1951年釜山(プサン) で生まれたキム・ヨンエは釜山女子商業高等学校を卒業した後、1971年のMBC公開採用タレント第3期で演技を始めた。

ドラマ「明妃」「あなたの肖像」「母の部屋」「氷点」「秋の女」「兄弟の川」「波」「走れ、私のお母さん」「ファン・ジニ」「ロイヤルファミリー」、映画「往十里(ワンシムニ)」「雪国」「ロマンスグレー」「潘金蓮」「憎くてももう一度」「冬の旅人」「海賊、ディスコ王になる」「グッバイ、マザー」「殺人の告白」「めまい」「弁護人」「ウィ・アー・ブラザー!」「パンドラ」など、映画とドラマを行き来しながらたくさんの作品に出演してきた、誰よりも誠実な役者でもあった。
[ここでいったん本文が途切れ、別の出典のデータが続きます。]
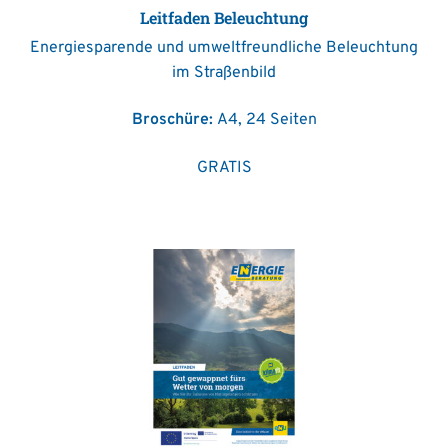
Leitfaden Beleuchtung
Energiesparende und umweltfreundliche Beleuchtung
im Straßenbild
Broschüre:
A4, 24 Seiten
GRATIS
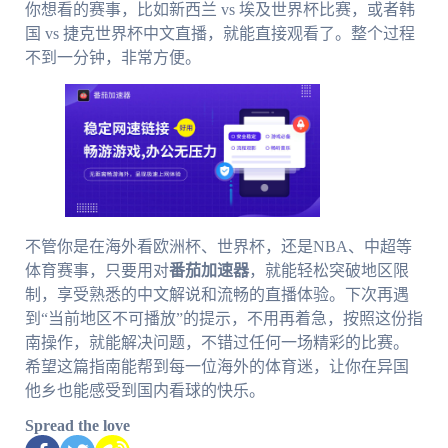
你想看的赛事，比如新西兰 vs 埃及世界杯比赛，或者韩
国 vs 捷克世界杯中文直播，就能直接观看了。整个过程
不到一分钟，非常方便。
不管你是在海外看欧洲杯、世界杯，还是NBA、中超等
体育赛事，只要用对
番茄加速器
，就能轻松突破地区限
制，享受熟悉的中文解说和流畅的直播体验。下次再遇
到“当前地区不可播放”的提示，不用再着急，按照这份指
南操作，就能解决问题，不错过任何一场精彩的比赛。
希望这篇指南能帮到每一位海外的体育迷，让你在异国
他乡也能感受到国内看球的快乐。
Spread the love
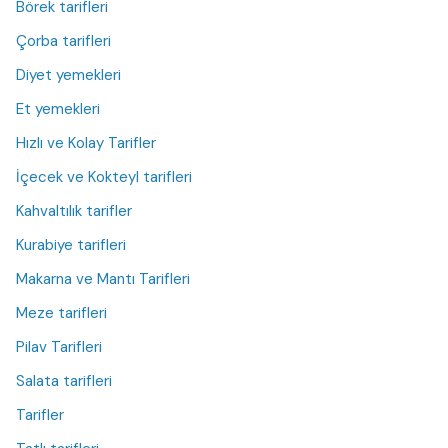
Börek tarifleri
Çorba tarifleri
Diyet yemekleri
Et yemekleri
Hızlı ve Kolay Tarifler
İçecek ve Kokteyl tarifleri
Kahvaltılık tarifler
Kurabiye tarifleri
Makarna ve Mantı Tarifleri
Meze tarifleri
Pilav Tarifleri
Salata tarifleri
Tarifler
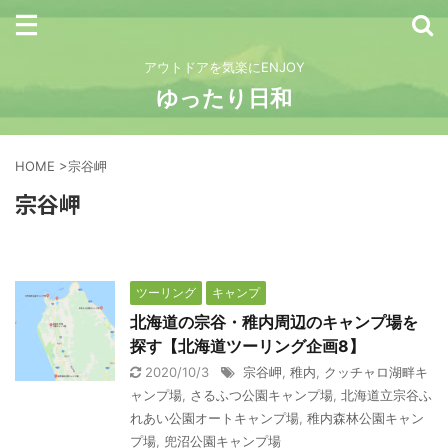
アウトドアを気楽にENJOY
ゆったり日和
HOME
>
宗谷岬
宗谷岬
ツーリング
キャンプ
北海道の宗谷・稚内周辺のキャンプ場を
探す【北海道ツーリング企画8】
2020/10/3
宗谷岬
,
稚内
,
クッチャロ湖畔キ
ャンプ場
,
さるふつ公園キャンプ場
,
北海道立宗谷ふ
れあい公園オートキャンプ場
,
稚内森林公園キャン
プ場
,
兜沼公園キャンプ場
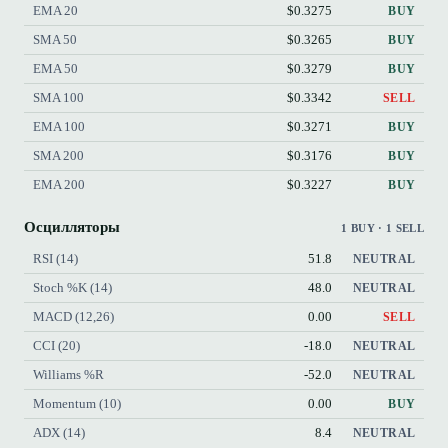
EMA 20
$0.3275
BUY
SMA 50
$0.3265
BUY
EMA 50
$0.3279
BUY
SMA 100
$0.3342
SELL
EMA 100
$0.3271
BUY
SMA 200
$0.3176
BUY
EMA 200
$0.3227
BUY
Осцилляторы
1 BUY · 1 SELL
RSI (14)
51.8
NEUTRAL
Stoch %K (14)
48.0
NEUTRAL
MACD (12,26)
0.00
SELL
CCI (20)
-18.0
NEUTRAL
Williams %R
-52.0
NEUTRAL
Momentum (10)
0.00
BUY
ADX (14)
8.4
NEUTRAL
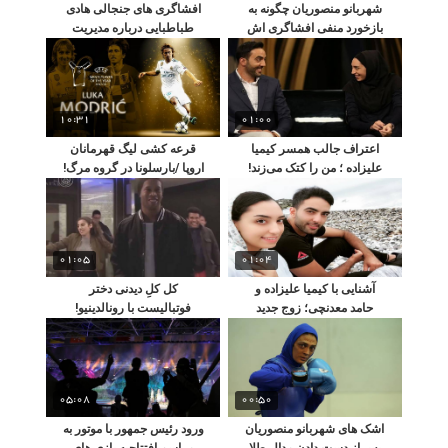
شهربانو منصوریان چگونه به
افشاگری های جنجالی هادی
بازخورد منفی افشاگری اش
طباطبایی درباره مدیریت
واکنش نشان داد؟
استقلال
10:31
01:00
اعتراف جالب همسر کیمیا
قرعه کشی لیگ قهرمانان
علیزاده ؛ من را کتک می‌زند!
اروپا /بارسلونا در گروه مرگ!
01:05
01:04
آشنایی با کیمیا علیزاده و
کل کلِ دیدنی دختر
حامد معدنچی؛ زوج جدید
فوتبالیست با رونالدینیو!
ورزش ایران
05:08
00:50
اشک های شهربانو منصوریان
ورود رئیس جمهور با موتور به
پس از دست دادن مدال طلا
مراسم افتتاحیه بازی های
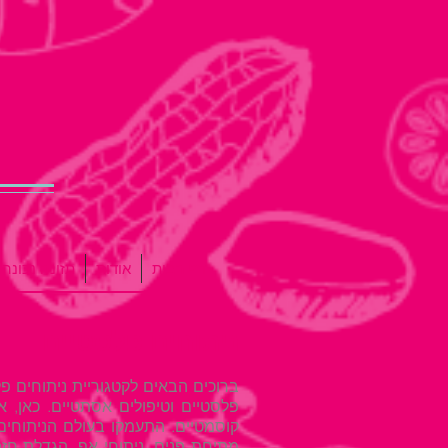
דף הבית
אודות
תזונה נכונה
ניתוחים פלסטיים
ברוכים הבאים לקטגוריית ניתוחים פ
פלסטיים וטיפולים אסתטיים. כאן, 
קוסמטיים. התעמקו בעולם הניתוחי
מתיחת פנים, ניתוחי אף, הגדלת חזה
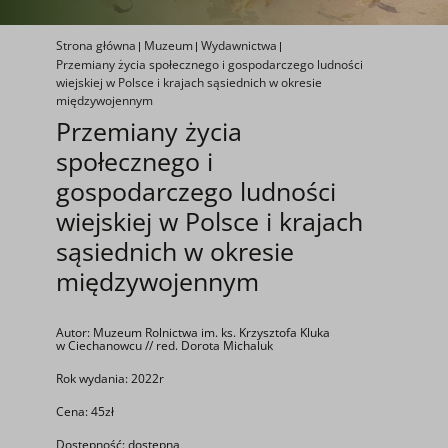
Strona główna
Muzeum
Wydawnictwa
Przemiany życia społecznego i gospodarczego ludności
wiejskiej w Polsce i krajach sąsiednich w okresie
międzywojennym
Przemiany życia
społecznego i
gospodarczego ludności
wiejskiej w Polsce i krajach
sąsiednich w okresie
międzywojennym
Autor: Muzeum Rolnictwa im. ks. Krzysztofa Kluka
w Ciechanowcu // red. Dorota Michaluk
Rok wydania: 2022r
Cena: 45zł
Dostępność: dostępna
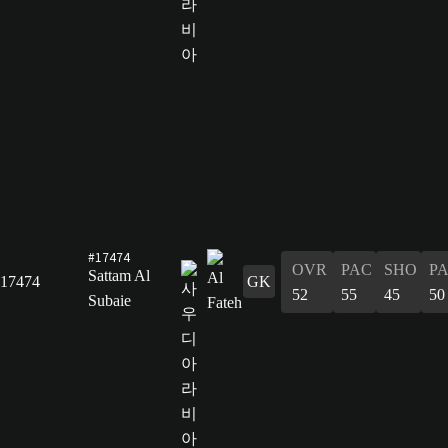
#17474
OVR
PAC
SHO
P
Sattam Al
17474
GK
52
55
45
50
Subaie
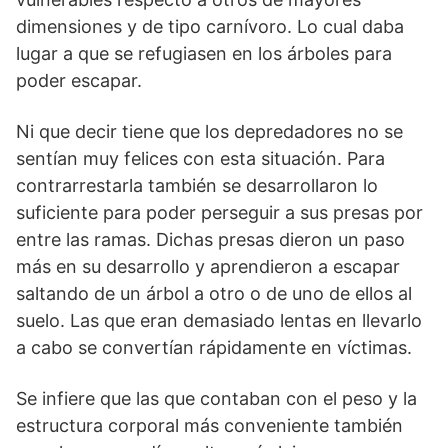
dimensiones y de tipo carnívoro. Lo cual daba
lugar a que se refugiasen en los árboles para
poder escapar.
Ni que decir tiene que los depredadores no se
sentían muy felices con esta situación. Para
contrarrestarla también se desarrollaron lo
suficiente para poder perseguir a sus presas por
entre las ramas. Dichas presas dieron un paso
más en su desarrollo y aprendieron a escapar
saltando de un árbol a otro o de uno de ellos al
suelo. Las que eran demasiado lentas en llevarlo
a cabo se convertían rápidamente en víctimas.
Se infiere que las que contaban con el peso y la
estructura corporal más conveniente también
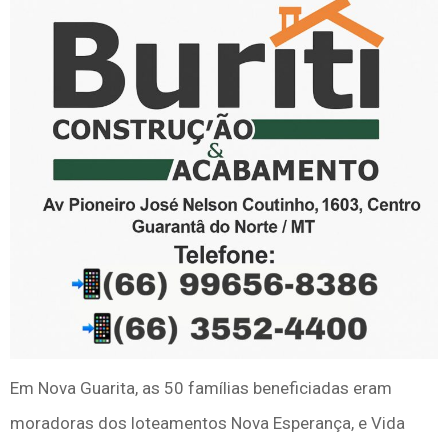
Em Nova Guarita, as 50 famílias beneficiadas eram
moradoras dos loteamentos Nova Esperança, e Vida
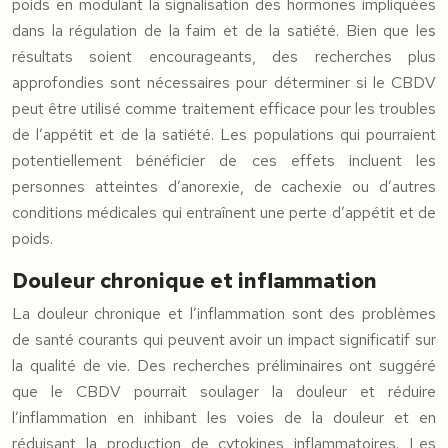
poids en modulant la signalisation des hormones impliquées
dans la régulation de la faim et de la satiété. Bien que les
résultats soient encourageants, des recherches plus
approfondies sont nécessaires pour déterminer si le CBDV
peut être utilisé comme traitement efficace pour les troubles
de l’appétit et de la satiété. Les populations qui pourraient
potentiellement bénéficier de ces effets incluent les
personnes atteintes d’anorexie, de cachexie ou d’autres
conditions médicales qui entraînent une perte d’appétit et de
poids.
Douleur chronique et inflammation
La douleur chronique et l’inflammation sont des problèmes
de santé courants qui peuvent avoir un impact significatif sur
la qualité de vie. Des recherches préliminaires ont suggéré
que le CBDV pourrait soulager la douleur et réduire
l’inflammation en inhibant les voies de la douleur et en
réduisant la production de cytokines inflammatoires. Les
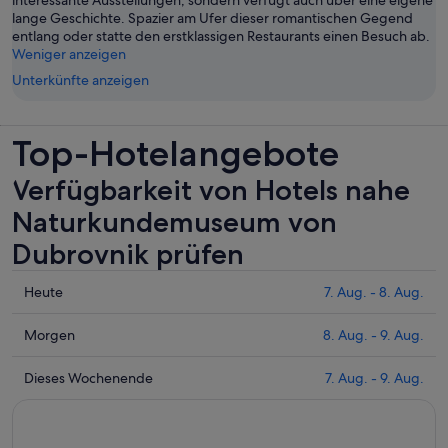
lange Geschichte. Spazier am Ufer dieser romantischen Gegend
entlang oder statte den erstklassigen Restaurants einen Besuch ab.
Weniger anzeigen
Unterkünfte anzeigen
Top-Hotelangebote
Verfügbarkeit von Hotels nahe
Naturkundemuseum von
Dubrovnik prüfen
Prüfe
Heute
7. Aug. - 8. Aug.
die
Preise
Prüfe
Morgen
8. Aug. - 9. Aug.
nahe
die
Naturkundemuseum
Preise
Prüfe
Dieses Wochenende
7. Aug. - 9. Aug.
von
nahe
die
Dubrovnik
Naturkundemuseum
Preise
für
von
nahe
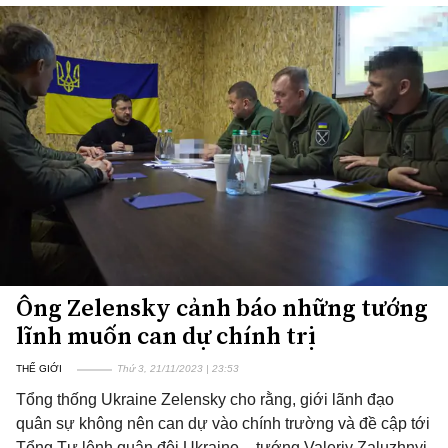
Ông Zelensky cảnh báo những tướng
lĩnh muốn can dự chính trị
THẾ GIỚI
Thứ 3, 21/11/2023 | 23:53
Tổng thống Ukraine Zelensky cho rằng, giới lãnh đạo
quân sự không nên can dự vào chính trường và đề cập tới
Tổng Tư lệnh quân đội Ukraine – tướng Valeriy Zaluzhnyi.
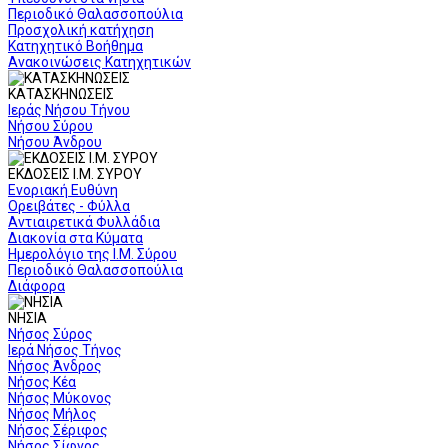
Περιοδικό Θαλασσοπούλια
Προσχολική κατήχηση
Κατηχητικό Βοήθημα
Ανακοινώσεις Κατηχητικών
ΚΑΤΑΣΚΗΝΩΣΕΙΣ
Ιεράς Νήσου Τήνου
Νήσου Σύρου
Νήσου Άνδρου
ΕΚΔΟΣΕΙΣ Ι.Μ. ΣΥΡΟΥ
Ενοριακή Ευθύνη
Ορειβάτες - Φύλλα
Αντιαιρετικά Φυλλάδια
Διακονία στα Κύματα
Ημερολόγιο της Ι.Μ. Σύρου
Περιοδικό Θαλασσοπούλια
Διάφορα
ΝΗΣΙΑ
Νήσος Σύρος
Ιερά Νήσος Τήνος
Νήσος Άνδρος
Νήσος Κέα
Νήσος Μύκονος
Νήσος Μήλος
Νήσος Σέριφος
Νήσος Σίφνος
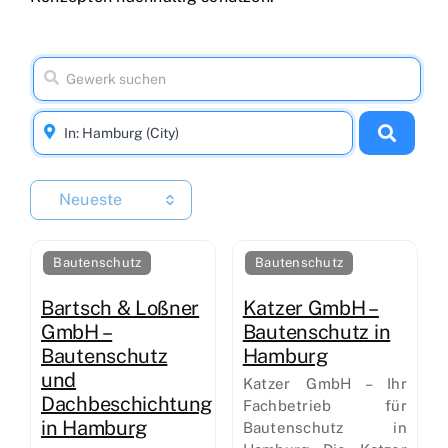
Neueste
Bautenschutz
Bautenschutz
Bartsch & Loßner
Katzer GmbH –
GmbH –
Bautenschutz in
Bautenschutz
Hamburg
und
Katzer GmbH – Ihr
Dachbeschichtung
Fachbetrieb für
in Hamburg
Bautenschutz in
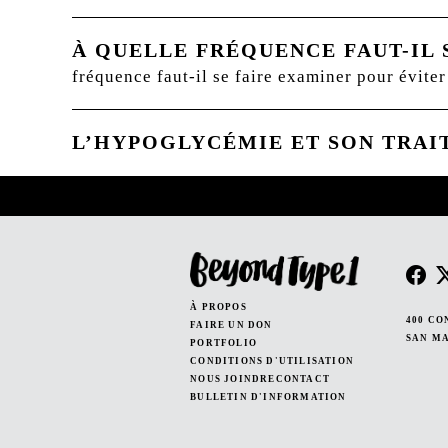
À QUELLE FRÉQUENCE FAUT-IL 
fréquence faut-il se faire examiner pour éviter
L’HYPOGLYCÉMIE ET SON TRA
À PROPOS
400 CO
FAIRE UN DON
SAN MA
PORTFOLIO
CONDITIONS D'UTILISATION
NOUS JOINDRECONTACT
BULLETIN D'INFORMATION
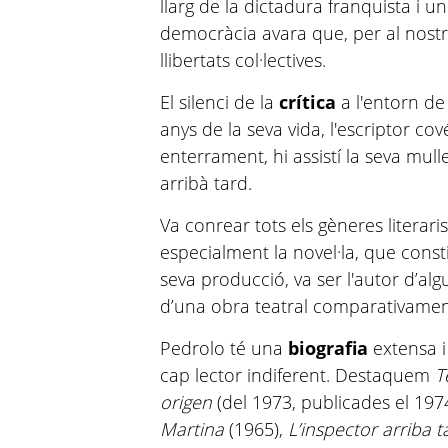
llarg de la dictadura franquista i un
democràcia avara que, per al nostr
llibertats col·lectives.
El silenci de la
crítica
a l'entorn de
anys de la seva vida, l'escriptor cov
enterrament, hi assistí la seva mulle
arribà tard.
Va conrear tots els gèneres literaris
especialment la novel·la, que consti
seva producció, va ser l'autor d’al
d’una obra teatral comparativament
Pedrolo té una
biografia
extensa i
cap lector indiferent. Destaquem
T
origen
(del 1973, publicades el 197
Martina
(1965),
L’inspector arriba 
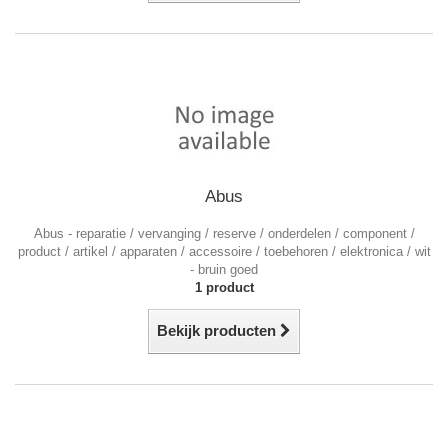
Abus
Abus - reparatie / vervanging / reserve / onderdelen / component /
product / artikel / apparaten / accessoire / toebehoren / elektronica / wit
- bruin goed
1 product
Bekijk producten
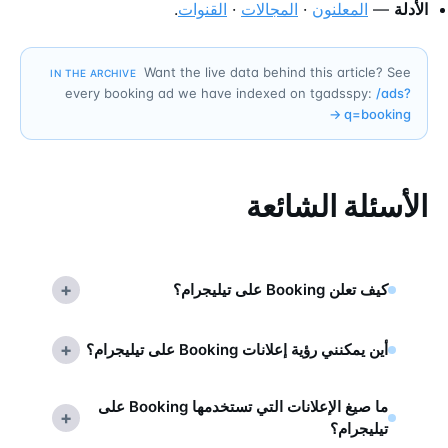
الأدلة
—
المعلنون
·
المجالات
·
القنوات
.
Want the live data behind this article? See
IN THE ARCHIVE
every booking ad we have indexed on tgadsspy:
/ads?
→
q=
booking
الأسئلة الشائعة
+
كيف تعلن Booking على تيليجرام؟
+
أين يمكنني رؤية إعلانات Booking على تيليجرام؟
ما صيغ الإعلانات التي تستخدمها Booking على
+
تيليجرام؟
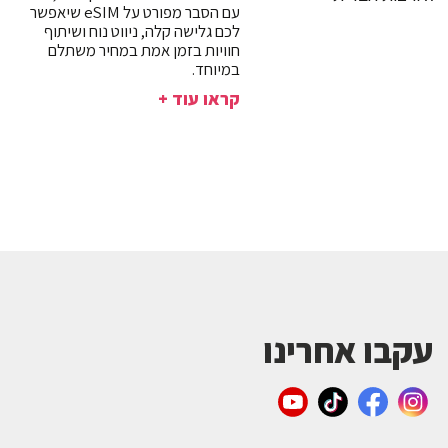
עם הסבר מפורט על eSIM שיאפשר
לכם גלישה קלה, ניווט נוח ושיתוף
חוויות בזמן אמת במחיר משתלם
במיוחד.
קראו עוד +
עקבו אחרינו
さまざまなジャンルの作品とキャラクターを演じ、代表作を簡単には選べない女優だが、特に人々の印象に強烈に残っている、彼女の足跡を振り返ってみた。

「明妃」(1972)

キム・ヨンエを一気にスターにさせた作品だ。キム・ヨンエ特有の冷たいイメージが明妃というキャラクターにぴったりだという評価を受けた。その後、時代劇が似合うという評価の中で「燕山(ヨンサン) 日記」「義親王」「悲恋の紅箭門」「朝鮮王朝五百年-根の深い木」など、多数の時代劇で淡麗な一面や安定した演技力を見せた。

「冬の旅人」(1986)

キム・ヨンエは女優として型破りな変身を拒まなかった。クァク・ジギュン監督が演出した1988年「冬の旅人」では売春婦のゴッドマザー役を務める果敢な挑戦に挑み、後輩イ・ミスクとカン・ソグをサポートし、映画をより多彩なものにした。

「グッバイ、マザー」(2009)

キム・ヨンエがチェ・ガンヒと披露するリアルな母娘の演技は、観客たちを泣き笑いさせた。愛憎入り交じる母娘の間柄を、ストレートな語り口で描くこの作品は、今見るとさらに感動的に受け止められるはずだ。病気で死を目前にしている母親と、そんな母親と別れなければならない娘。3年ぶりの復帰作とは思えないほど、密度の高い演技を披露し、演技力で絶賛を受けた。キム・ヨンエはこの作品を「暗黒の中で自分を救ってくれた作品だ」と表現した。

「ロイヤル・ファミリー」(MBC、2011)

キム・ヨンエが貫禄の悪女演技を披露した作品だ。劇中でキム・ヨンエは徹底的に、事業家らしく冷静なマインドを持つ鉄の女で、子どもたちの結婚も事業の手段と考える財閥役を務め、観る人々を感心させた。第1話で披露した「あれ、片付けて」というセリフは有名だ。共演した女優ヨム・ジョンアは、彼女と劇中では激しく対立したが、自身のロールモデルとしてキム・ヨンエを選んだ。

「弁護人」(2013)

ヤン・ウソク監督の映画「弁護人」で彼女が見せた母親は、韓国の痛い近現代史の一面だった。キム・ヨンエは息子が予期せず事件に巻き込まれ、裁判を控えていることを聞いた後、東奔西走するクッパ(スープごはん) 屋の店主スネに扮し、凄絶な母性演技を見せた。誇るべき彼女のフィルモグラフィーだ。